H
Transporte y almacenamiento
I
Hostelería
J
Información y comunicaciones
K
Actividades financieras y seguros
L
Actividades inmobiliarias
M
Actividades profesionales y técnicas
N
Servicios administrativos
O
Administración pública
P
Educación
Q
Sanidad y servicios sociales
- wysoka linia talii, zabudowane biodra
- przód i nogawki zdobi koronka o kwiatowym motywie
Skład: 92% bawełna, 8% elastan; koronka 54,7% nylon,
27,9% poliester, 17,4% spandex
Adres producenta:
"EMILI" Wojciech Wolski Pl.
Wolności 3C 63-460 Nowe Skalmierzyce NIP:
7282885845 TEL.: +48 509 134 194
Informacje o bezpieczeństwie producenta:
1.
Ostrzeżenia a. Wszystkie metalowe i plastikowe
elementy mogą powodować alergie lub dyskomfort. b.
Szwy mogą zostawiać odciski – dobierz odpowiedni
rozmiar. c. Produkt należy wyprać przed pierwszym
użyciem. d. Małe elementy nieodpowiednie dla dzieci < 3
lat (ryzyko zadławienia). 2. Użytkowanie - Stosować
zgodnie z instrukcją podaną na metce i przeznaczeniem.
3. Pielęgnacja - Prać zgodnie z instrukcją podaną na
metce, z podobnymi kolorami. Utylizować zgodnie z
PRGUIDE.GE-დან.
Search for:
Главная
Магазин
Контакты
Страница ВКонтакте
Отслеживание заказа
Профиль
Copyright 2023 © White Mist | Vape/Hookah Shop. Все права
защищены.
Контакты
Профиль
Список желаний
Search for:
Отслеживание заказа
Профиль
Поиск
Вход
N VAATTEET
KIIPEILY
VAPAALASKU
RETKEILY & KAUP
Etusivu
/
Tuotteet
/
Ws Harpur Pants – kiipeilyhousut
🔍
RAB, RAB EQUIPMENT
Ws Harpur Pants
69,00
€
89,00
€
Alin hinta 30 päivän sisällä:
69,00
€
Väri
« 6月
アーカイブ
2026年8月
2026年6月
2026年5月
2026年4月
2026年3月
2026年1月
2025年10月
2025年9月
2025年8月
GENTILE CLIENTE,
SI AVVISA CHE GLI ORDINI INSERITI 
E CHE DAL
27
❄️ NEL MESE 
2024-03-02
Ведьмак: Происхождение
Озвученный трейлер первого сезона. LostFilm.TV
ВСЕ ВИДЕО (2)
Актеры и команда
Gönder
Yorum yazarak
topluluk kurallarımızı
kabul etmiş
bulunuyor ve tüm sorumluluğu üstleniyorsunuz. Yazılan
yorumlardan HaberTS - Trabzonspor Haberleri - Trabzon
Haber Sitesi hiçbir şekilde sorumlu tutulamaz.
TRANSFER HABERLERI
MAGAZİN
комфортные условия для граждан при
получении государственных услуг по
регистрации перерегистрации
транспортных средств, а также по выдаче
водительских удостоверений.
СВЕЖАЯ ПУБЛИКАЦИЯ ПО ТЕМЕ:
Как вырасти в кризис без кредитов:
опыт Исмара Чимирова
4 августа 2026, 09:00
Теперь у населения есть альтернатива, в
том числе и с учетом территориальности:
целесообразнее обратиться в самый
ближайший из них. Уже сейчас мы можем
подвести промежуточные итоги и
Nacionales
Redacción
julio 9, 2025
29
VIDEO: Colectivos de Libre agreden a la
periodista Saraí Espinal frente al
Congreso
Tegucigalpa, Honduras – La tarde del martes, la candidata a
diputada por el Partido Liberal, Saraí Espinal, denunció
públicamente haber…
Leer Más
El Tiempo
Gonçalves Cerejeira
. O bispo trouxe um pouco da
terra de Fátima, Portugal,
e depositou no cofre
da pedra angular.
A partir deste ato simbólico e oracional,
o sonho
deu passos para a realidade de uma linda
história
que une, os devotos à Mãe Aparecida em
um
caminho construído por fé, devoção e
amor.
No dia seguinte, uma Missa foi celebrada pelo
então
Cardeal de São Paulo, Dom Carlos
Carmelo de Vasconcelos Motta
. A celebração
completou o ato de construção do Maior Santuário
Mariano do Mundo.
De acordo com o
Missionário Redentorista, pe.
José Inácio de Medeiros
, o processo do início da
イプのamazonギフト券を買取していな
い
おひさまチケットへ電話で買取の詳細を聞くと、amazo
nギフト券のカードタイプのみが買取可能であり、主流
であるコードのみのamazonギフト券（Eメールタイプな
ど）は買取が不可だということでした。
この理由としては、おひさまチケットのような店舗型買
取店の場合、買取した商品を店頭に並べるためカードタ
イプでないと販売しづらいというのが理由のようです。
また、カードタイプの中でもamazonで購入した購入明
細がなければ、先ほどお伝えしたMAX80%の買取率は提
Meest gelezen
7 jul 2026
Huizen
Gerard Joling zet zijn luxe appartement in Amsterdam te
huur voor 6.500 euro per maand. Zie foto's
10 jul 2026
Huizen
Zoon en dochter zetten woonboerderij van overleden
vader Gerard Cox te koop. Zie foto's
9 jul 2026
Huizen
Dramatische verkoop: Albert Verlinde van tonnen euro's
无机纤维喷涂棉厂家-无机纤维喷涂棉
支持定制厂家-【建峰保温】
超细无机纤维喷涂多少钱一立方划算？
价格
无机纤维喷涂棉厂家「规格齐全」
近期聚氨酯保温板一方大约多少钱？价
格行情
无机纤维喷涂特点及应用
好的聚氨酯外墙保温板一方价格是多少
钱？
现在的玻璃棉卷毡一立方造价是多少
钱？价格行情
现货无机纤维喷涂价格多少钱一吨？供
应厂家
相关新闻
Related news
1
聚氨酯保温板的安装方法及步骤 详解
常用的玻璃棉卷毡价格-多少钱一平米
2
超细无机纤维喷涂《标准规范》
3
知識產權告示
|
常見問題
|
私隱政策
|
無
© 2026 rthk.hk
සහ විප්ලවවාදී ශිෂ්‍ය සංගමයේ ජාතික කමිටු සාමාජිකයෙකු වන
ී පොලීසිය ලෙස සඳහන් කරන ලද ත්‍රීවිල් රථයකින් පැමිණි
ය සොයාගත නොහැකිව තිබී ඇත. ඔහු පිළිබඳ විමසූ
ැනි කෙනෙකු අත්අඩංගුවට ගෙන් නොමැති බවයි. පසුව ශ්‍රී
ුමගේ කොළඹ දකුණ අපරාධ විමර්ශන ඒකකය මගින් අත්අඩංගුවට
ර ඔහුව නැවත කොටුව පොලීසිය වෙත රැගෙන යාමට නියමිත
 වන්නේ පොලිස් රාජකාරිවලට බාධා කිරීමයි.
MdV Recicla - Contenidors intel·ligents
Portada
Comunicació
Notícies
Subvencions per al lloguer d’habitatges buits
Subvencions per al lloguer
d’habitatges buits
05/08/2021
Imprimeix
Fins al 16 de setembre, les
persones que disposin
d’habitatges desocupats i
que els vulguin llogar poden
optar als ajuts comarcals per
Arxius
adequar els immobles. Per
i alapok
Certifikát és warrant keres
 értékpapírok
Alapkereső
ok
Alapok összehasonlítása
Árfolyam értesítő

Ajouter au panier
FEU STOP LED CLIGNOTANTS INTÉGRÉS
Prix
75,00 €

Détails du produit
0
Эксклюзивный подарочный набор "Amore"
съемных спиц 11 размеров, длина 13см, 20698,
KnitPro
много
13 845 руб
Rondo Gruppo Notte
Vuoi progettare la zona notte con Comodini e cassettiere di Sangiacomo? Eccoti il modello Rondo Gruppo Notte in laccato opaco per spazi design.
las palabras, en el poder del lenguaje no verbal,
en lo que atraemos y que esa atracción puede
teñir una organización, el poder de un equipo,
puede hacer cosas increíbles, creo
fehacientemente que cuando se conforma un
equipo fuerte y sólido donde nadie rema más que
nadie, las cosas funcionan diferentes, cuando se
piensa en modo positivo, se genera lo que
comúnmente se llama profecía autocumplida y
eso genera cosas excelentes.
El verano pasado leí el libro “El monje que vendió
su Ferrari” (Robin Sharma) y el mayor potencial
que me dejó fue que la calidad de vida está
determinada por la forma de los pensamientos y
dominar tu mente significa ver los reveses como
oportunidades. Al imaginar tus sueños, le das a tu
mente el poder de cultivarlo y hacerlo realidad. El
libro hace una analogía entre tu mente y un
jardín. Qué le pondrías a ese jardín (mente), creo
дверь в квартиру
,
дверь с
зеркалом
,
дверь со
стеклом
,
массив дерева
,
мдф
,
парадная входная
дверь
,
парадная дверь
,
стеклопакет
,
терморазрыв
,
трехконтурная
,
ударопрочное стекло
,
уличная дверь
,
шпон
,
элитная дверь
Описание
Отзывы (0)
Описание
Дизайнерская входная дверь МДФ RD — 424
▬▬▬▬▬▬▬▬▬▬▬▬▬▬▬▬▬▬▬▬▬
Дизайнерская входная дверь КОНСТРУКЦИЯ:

» **Task directions**:
Only lines holding the string "Actividades" are wanted; gather each one from the entries above.

» **Task output**:
Actividades financieras y seguros
Actividades inmobiliarias
Actividades profesionales y técnicas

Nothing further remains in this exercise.